TRY IT
Find "(Harvard grad student)" in the records that follow; print that line and each subsequent line through the last one, verbatim and with nothing added.

DATA SUPPLIED

- Opening Delimiter -

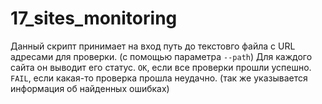 # 17_sites_monitoring
Данный скрипт принимает на вход путь до текстовго файла с URL адресами для проверки. (с помощью параметра `--path`) Для каждого сайта он выводит его статус. `OK`, если все проверки прошли успешно. `FAIL`, если какая-то проверка прошла неудачно. (так же указывается информация об найденных ошибках)
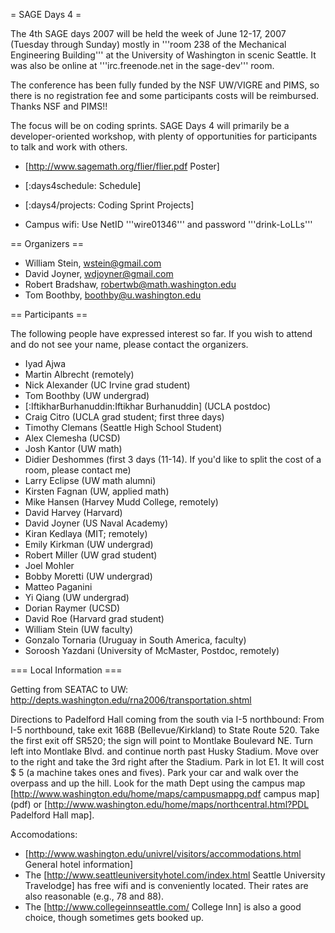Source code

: = SAGE Days 4 =

The 4th SAGE days 2007 will be held the week of June 12-17, 2007 (Tuesday through Sunday) mostly in '''room 238 of the Mechanical Engineering Building''' at the University of Washington in scenic Seattle.  It was also be online at '''irc.freenode.net in the sage-dev''' room.

The conference has been fully funded by the NSF UW/VIGRE and PIMS, so there is no registration fee and some participants costs will be reimbursed.  Thanks NSF and PIMS!!

The focus will be on coding sprints.  SAGE Days 4 will primarily be a developer-oriented workshop, with plenty of opportunities for participants to talk and work with others.

 * [http://www.sagemath.org/flier/flier.pdf Poster]

 * [:days4schedule: Schedule]

 * [:days4/projects: Coding Sprint Projects]

 * Campus wifi: Use NetID '''wire01346''' and password '''drink-LoLLs'''

== Organizers ==

 * William Stein, wstein@gmail.com
 * David Joyner, wdjoyner@gmail.com
 * Robert Bradshaw, robertwb@math.washington.edu
 * Tom Boothby, boothby@u.washington.edu

== Participants ==

The following people have expressed interest so far. If you wish to attend and do not see your name, please contact the organizers.
 
 * Iyad Ajwa
 * Martin Albrecht (remotely)
 * Nick Alexander (UC Irvine grad student)
 * Tom Boothby (UW undergrad)
 * [:IftikharBurhanuddin:Iftikhar Burhanuddin] (UCLA postdoc)
 * Craig Citro (UCLA grad student; first three days)
 * Timothy Clemans (Seattle High School Student)
 * Alex Clemesha (UCSD)
 * Josh Kantor (UW math)
 * Didier Deshommes (first 3 days (11-14). If you'd like to split the cost of a room, please contact me)
 * Larry Eclipse (UW math alumni)
 * Kirsten Fagnan (UW, applied math)
 * Mike Hansen (Harvey Mudd College, remotely)
 * David Harvey (Harvard)
 * David Joyner (US Naval Academy)
 * Kiran Kedlaya (MIT; remotely)
 * Emily Kirkman (UW undergrad)
 * Robert Miller (UW grad student)
 * Joel Mohler 
 * Bobby Moretti (UW undergrad)
 * Matteo Paganini
 * Yi Qiang (UW undergrad)
 * Dorian Raymer (UCSD)
 * David Roe (Harvard grad student)
 * William Stein (UW faculty)
 * Gonzalo Tornaria (Uruguay in South America, faculty)
 * Soroosh Yazdani (University of McMaster, Postdoc, remotely)
 
=== Local Information ===

Getting from SEATAC to UW: http://depts.washington.edu/rna2006/transportation.shtml

Directions to Padelford Hall coming from the south via I-5 northbound:
From I-5 northbound, take exit 168B (Bellevue/Kirkland)
to State Route 520. Take the first exit off SR520; the sign will 
point to Montlake Boulevard NE. Turn left into Montlake Blvd. 
and continue north past Husky Stadium. Move over to the right and take the 
3rd right after the Stadium. Park in lot E1. It will cost $ 5 (a machine
takes ones and fives). Park your car and walk over the overpass
and up the hill. Look for the math Dept using the campus map
[http://www.washington.edu/home/maps/campusmappg.pdf campus map] (pdf)
or [http://www.washington.edu/home/maps/northcentral.html?PDL Padelford Hall map].

Accomodations:

 * [http://www.washington.edu/univrel/visitors/accommodations.html General hotel information]
 * The [http://www.seattleuniversityhotel.com/index.html Seattle University Travelodge] has free wifi and is conveniently located. Their rates are also reasonable (e.g., 78 and 88). 
 * The [http://www.collegeinnseattle.com/ College Inn] is also a good choice, though sometimes gets booked up.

- Closing Delimiter -

WRITTEN REPLY
 * David Roe (Harvard grad student)
 * William Stein (UW faculty)
 * Gonzalo Tornaria (Uruguay in South America, faculty)
 * Soroosh Yazdani (University of McMaster, Postdoc, remotely)
 
=== Local Information ===

Getting from SEATAC to UW: http://depts.washington.edu/rna2006/transportation.shtml

Directions to Padelford Hall coming from the south via I-5 northbound:
From I-5 northbound, take exit 168B (Bellevue/Kirkland)
to State Route 520. Take the first exit off SR520; the sign will 
point to Montlake Boulevard NE. Turn left into Montlake Blvd. 
and continue north past Husky Stadium. Move over to the right and take the 
3rd right after the Stadium. Park in lot E1. It will cost $ 5 (a machine
takes ones and fives). Park your car and walk over the overpass
and up the hill. Look for the math Dept using the campus map
[http://www.washington.edu/home/maps/campusmappg.pdf campus map] (pdf)
or [http://www.washington.edu/home/maps/northcentral.html?PDL Padelford Hall map].

Accomodations:

 * [http://www.washington.edu/univrel/visitors/accommodations.html General hotel information]
 * The [http://www.seattleuniversityhotel.com/index.html Seattle University Travelodge] has free wifi and is conveniently located. Their rates are also reasonable (e.g., 78 and 88). 
 * The [http://www.collegeinnseattle.com/ College Inn] is also a good choice, though sometimes gets booked up.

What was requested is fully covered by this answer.